On reflection, the most glaring omission from Deep History is any discussion of the origins of literacy or of the social contexts in which it emerged in different parts of the world. For literacy was not only the means to written history but to the whole field of what the psychologist Merlin Donald, in his 1991 book Origins of the Modern Mind, termed “external symbolic storage.” Only with literacy and then the printing press (and now the computer) could the cognitive revolution that is the most striking feature of human history be accomplished. Yet the origins of that cognitive revolution do lie deeper, back in the days of prehistory, and it is here that I must level a second reproach to Shryock and Smail’s book.
The deep history whose architecture underlies both past and present is built up of cognitive advances in which we can trace the roots of astronomy, of mathematics and of the useful sciences. Where is the missing chapter considering the skywatchers of Stonehenge and the calendar builders among the ancient Maya, or the inception of weights and measures in the Indus and in Sumer? Where do we learn of what Steven Mithen has called “the singing Neanderthals,” and of the development of the arts in the Eurasian Upper Paleolithic, so richly documented in bone flutes as well as in the painted caves? Did the Noble Savage not sing and dance and paint?

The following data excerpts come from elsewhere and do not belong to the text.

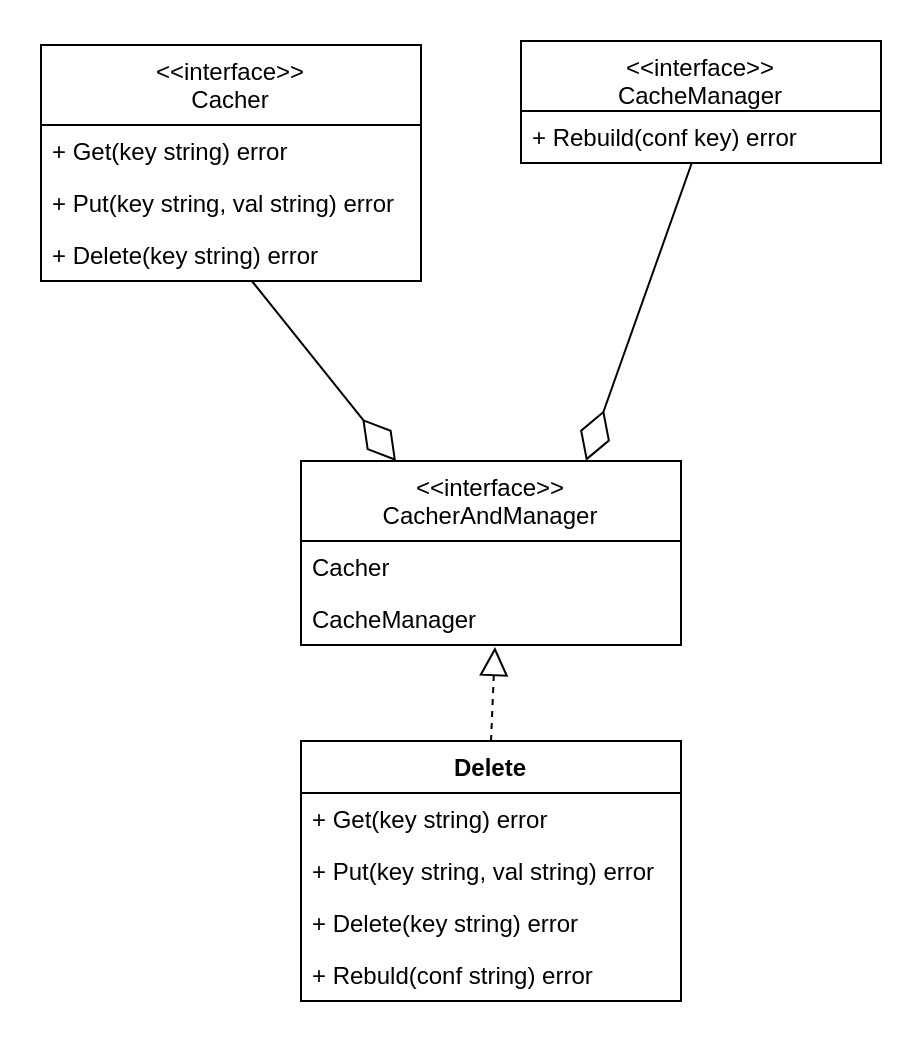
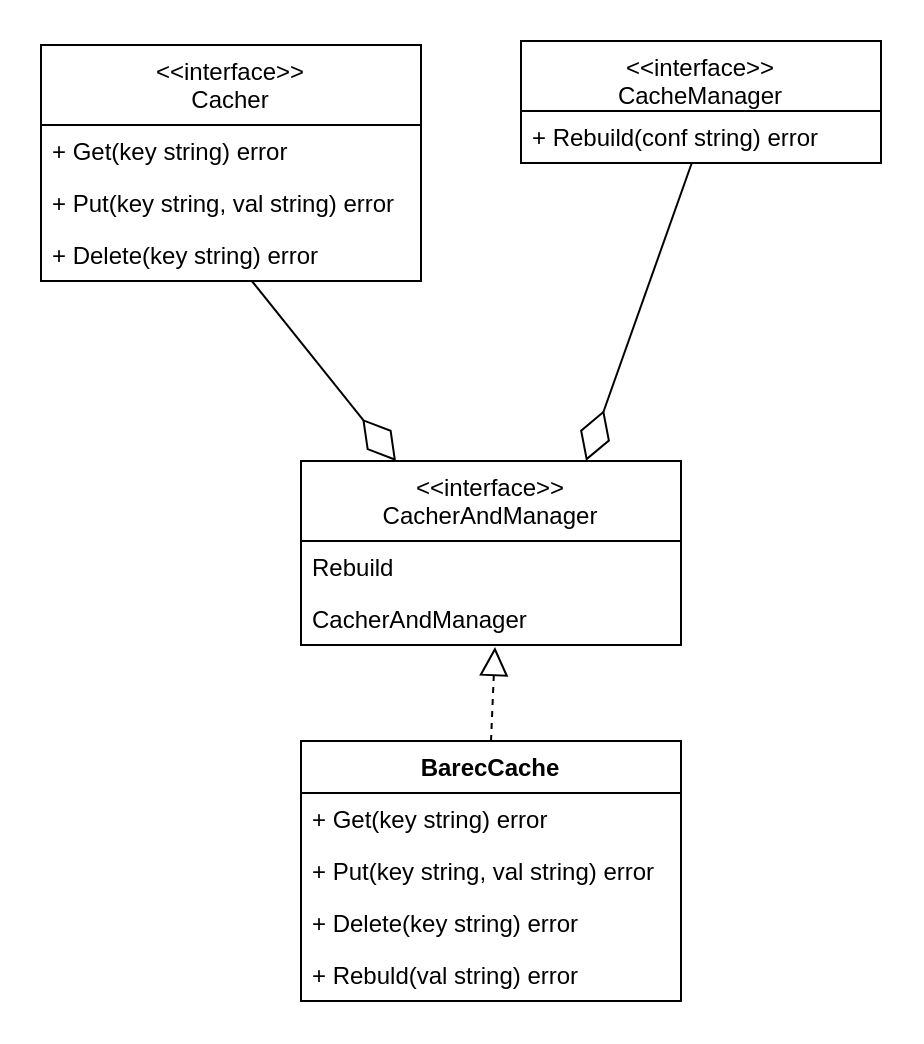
  <mxCell id="0" />
  <mxCell id="1" parent="0" />
  <mxCell id="2" value="&lt;&lt;interface&gt;&gt;&#10;Cacher" style="swimlane;fontStyle=0;align=center;verticalAlign=top;childLayout=stackLayout;horizontal=1;startSize=40;horizontalStack=0;resizeParent=1;resizeParentMax=0;resizeLast=0;collapsible=1;marginBottom=0;" parent="1" vertex="1"><mxGeometry x="20" y="22" width="190" height="118" as="geometry" /></mxCell>
  <mxCell id="3" value="+ Get(key string) error" style="text;strokeColor=none;fillColor=none;align=left;verticalAlign=top;spacingLeft=4;spacingRight=4;overflow=hidden;rotatable=0;points=[[0,0.5],[1,0.5]];portConstraint=eastwest;" parent="2" vertex="1"><mxGeometry y="40" width="190" height="26" as="geometry" /></mxCell>
  <mxCell id="4" value="+ Put(key string, val string) error" style="text;strokeColor=none;fillColor=none;align=left;verticalAlign=top;spacingLeft=4;spacingRight=4;overflow=hidden;rotatable=0;points=[[0,0.5],[1,0.5]];portConstraint=eastwest;" parent="2" vertex="1"><mxGeometry y="66" width="190" height="26" as="geometry" /></mxCell>
  <mxCell id="5" value="+ Delete(key string) error" style="text;strokeColor=none;fillColor=none;align=left;verticalAlign=top;spacingLeft=4;spacingRight=4;overflow=hidden;rotatable=0;points=[[0,0.5],[1,0.5]];portConstraint=eastwest;" parent="2" vertex="1"><mxGeometry y="92" width="190" height="26" as="geometry" /></mxCell>
  <mxCell id="6" value="&lt;&lt;interface&gt;&gt;&#10;CacheManager" style="swimlane;fontStyle=0;align=center;verticalAlign=top;childLayout=stackLayout;horizontal=1;startSize=35;horizontalStack=0;resizeParent=1;resizeParentMax=0;resizeLast=0;collapsible=1;marginBottom=0;" parent="1" vertex="1"><mxGeometry x="260" y="20" width="180" height="61" as="geometry" /></mxCell>
- <mxCell id="7" value="+ Rebuild(conf key) error" style="text;strokeColor=none;fillColor=none;align=left;verticalAlign=top;spacingLeft=4;spacingRight=4;overflow=hidden;rotatable=0;points=[[0,0.5],[1,0.5]];portConstraint=eastwest;" parent="6" vertex="1"><mxGeometry y="35" width="180" height="26" as="geometry" /></mxCell>
+ <mxCell id="7" value="+ Rebuild(conf string) error" style="text;strokeColor=none;fillColor=none;align=left;verticalAlign=top;spacingLeft=4;spacingRight=4;overflow=hidden;rotatable=0;points=[[0,0.5],[1,0.5]];portConstraint=eastwest;" parent="6" vertex="1"><mxGeometry y="35" width="180" height="26" as="geometry" /></mxCell>
  <mxCell id="8" value="" style="endArrow=diamondThin;endFill=0;endSize=24;html=1;shadow=0;entryX=0.75;entryY=0;entryDx=0;entryDy=0;" parent="1" source="7" target="16" edge="1"><mxGeometry width="160" relative="1" as="geometry"><mxPoint x="360" y="150" as="sourcePoint" /><mxPoint x="277.04" y="208.46" as="targetPoint" /></mxGeometry></mxCell>
  <mxCell id="9" value="" style="endArrow=diamondThin;endFill=0;endSize=24;html=1;shadow=0;entryX=0.25;entryY=0;entryDx=0;entryDy=0;" parent="1" source="5" target="16" edge="1"><mxGeometry width="160" relative="1" as="geometry"><mxPoint x="-40" y="290" as="sourcePoint" /><mxPoint x="190" y="210" as="targetPoint" /></mxGeometry></mxCell>
- <mxCell id="10" value="Delete" style="swimlane;fontStyle=1;align=center;verticalAlign=top;childLayout=stackLayout;horizontal=1;startSize=26;horizontalStack=0;resizeParent=1;resizeParentMax=0;resizeLast=0;collapsible=1;marginBottom=0;" parent="1" vertex="1"><mxGeometry x="150" y="370" width="190" height="130" as="geometry" /></mxCell>
+ <mxCell id="10" value="BarecCache" style="swimlane;fontStyle=1;align=center;verticalAlign=top;childLayout=stackLayout;horizontal=1;startSize=26;horizontalStack=0;resizeParent=1;resizeParentMax=0;resizeLast=0;collapsible=1;marginBottom=0;" parent="1" vertex="1"><mxGeometry x="150" y="370" width="190" height="130" as="geometry" /></mxCell>
  <mxCell id="11" value="+ Get(key string) error" style="text;strokeColor=none;fillColor=none;align=left;verticalAlign=top;spacingLeft=4;spacingRight=4;overflow=hidden;rotatable=0;points=[[0,0.5],[1,0.5]];portConstraint=eastwest;" parent="10" vertex="1"><mxGeometry y="26" width="190" height="26" as="geometry" /></mxCell>
  <mxCell id="12" value="+ Put(key string, val string) error" style="text;strokeColor=none;fillColor=none;align=left;verticalAlign=top;spacingLeft=4;spacingRight=4;overflow=hidden;rotatable=0;points=[[0,0.5],[1,0.5]];portConstraint=eastwest;" parent="10" vertex="1"><mxGeometry y="52" width="190" height="26" as="geometry" /></mxCell>
  <mxCell id="13" value="+ Delete(key string) error" style="text;strokeColor=none;fillColor=none;align=left;verticalAlign=top;spacingLeft=4;spacingRight=4;overflow=hidden;rotatable=0;points=[[0,0.5],[1,0.5]];portConstraint=eastwest;" parent="10" vertex="1"><mxGeometry y="78" width="190" height="26" as="geometry" /></mxCell>
- <mxCell id="14" value="+ Rebuld(conf string) error" style="text;strokeColor=none;fillColor=none;align=left;verticalAlign=top;spacingLeft=4;spacingRight=4;overflow=hidden;rotatable=0;points=[[0,0.5],[1,0.5]];portConstraint=eastwest;" parent="10" vertex="1"><mxGeometry y="104" width="190" height="26" as="geometry" /></mxCell>
+ <mxCell id="14" value="+ Rebuld(val string) error" style="text;strokeColor=none;fillColor=none;align=left;verticalAlign=top;spacingLeft=4;spacingRight=4;overflow=hidden;rotatable=0;points=[[0,0.5],[1,0.5]];portConstraint=eastwest;" parent="10" vertex="1"><mxGeometry y="104" width="190" height="26" as="geometry" /></mxCell>
  <mxCell id="15" value="" style="endArrow=block;dashed=1;endFill=0;endSize=12;html=1;shadow=0;exitX=0.5;exitY=0;exitDx=0;exitDy=0;" parent="1" source="10" edge="1"><mxGeometry width="160" relative="1" as="geometry"><mxPoint x="0" y="310" as="sourcePoint" /><mxPoint x="247" y="323" as="targetPoint" /></mxGeometry></mxCell>
  <mxCell id="16" value="&lt;&lt;interface&gt;&gt;&#10;CacherAndManager" style="swimlane;fontStyle=0;align=center;verticalAlign=top;childLayout=stackLayout;horizontal=1;startSize=40;horizontalStack=0;resizeParent=1;resizeParentMax=0;resizeLast=0;collapsible=1;marginBottom=0;" parent="1" vertex="1"><mxGeometry x="150" y="230" width="190" height="92" as="geometry" /></mxCell>
- <mxCell id="17" value="Cacher" style="text;strokeColor=none;fillColor=none;align=left;verticalAlign=top;spacingLeft=4;spacingRight=4;overflow=hidden;rotatable=0;points=[[0,0.5],[1,0.5]];portConstraint=eastwest;" parent="16" vertex="1"><mxGeometry y="40" width="190" height="26" as="geometry" /></mxCell>
- <mxCell id="18" value="CacheManager" style="text;strokeColor=none;fillColor=none;align=left;verticalAlign=top;spacingLeft=4;spacingRight=4;overflow=hidden;rotatable=0;points=[[0,0.5],[1,0.5]];portConstraint=eastwest;" parent="16" vertex="1"><mxGeometry y="66" width="190" height="26" as="geometry" /></mxCell>
+ <mxCell id="17" value="Rebuild" style="text;strokeColor=none;fillColor=none;align=left;verticalAlign=top;spacingLeft=4;spacingRight=4;overflow=hidden;rotatable=0;points=[[0,0.5],[1,0.5]];portConstraint=eastwest;" parent="16" vertex="1"><mxGeometry y="40" width="190" height="26" as="geometry" /></mxCell>
+ <mxCell id="18" value="CacherAndManager" style="text;strokeColor=none;fillColor=none;align=left;verticalAlign=top;spacingLeft=4;spacingRight=4;overflow=hidden;rotatable=0;points=[[0,0.5],[1,0.5]];portConstraint=eastwest;" parent="16" vertex="1"><mxGeometry y="66" width="190" height="26" as="geometry" /></mxCell>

Most troubling of all, where is the chapter on death and ritual and religion? Although Stonehenge is mentioned a couple of times, this book has not a single reference to the pyramids of Egypt or of Mesoamerica. Yet how can one write a deep history that does not discuss Neanderthal burial or the royal graves of Early Dynastic Ur (Sumer), Anyang (China) or Sipán (Peru)? There were more things in heaven and earth during deep history than figure in this book.
As a reviewer I should perhaps apologize for momentarily losing patience with a book that has noble intentions and indeed many merits. It was a good idea to downplay the unilineal view of history that leads inexorably from Olduvai to Athens and from Stonehenge to the Sistine Chapel. There were mute, inglorious Miltons in the Paleolithic era, and Thomas Gray in “An Elegy Written in a Country Churchyard” did well to salute the “heart once pregnant with celestial fire” that our authors might rightly claim for deep history. Their objective has been admirable. But they have insufficiently brought out the cognitive developments that link the deep past with modernity, and indeed the oral with the literate. In this work we do not hear the distant pipes of paleolithic Pan. We do not glimpse the pyramids of Yucatán, nor are we invited to dance to the music of time.
Colin Renfrew is Disney Professor of Archaeology emeritus at the University of Cambridge and Senior Fellow of the McDonald Institute for Archaeological Research. He is the author of several books, including Prehistory: The Making of the Human Mind (Weidenfeld and Nicolson, 2007), and is coeditor with Iain Morley of Becoming Human: Innovation in Prehistoric Material and Spiritual Culture (Cambridge University Press, 2009) and The Archaeology of Measurement: Comprehending Heaven, Earth and Time in Ancient Societies (Cambridge University Press, 2010).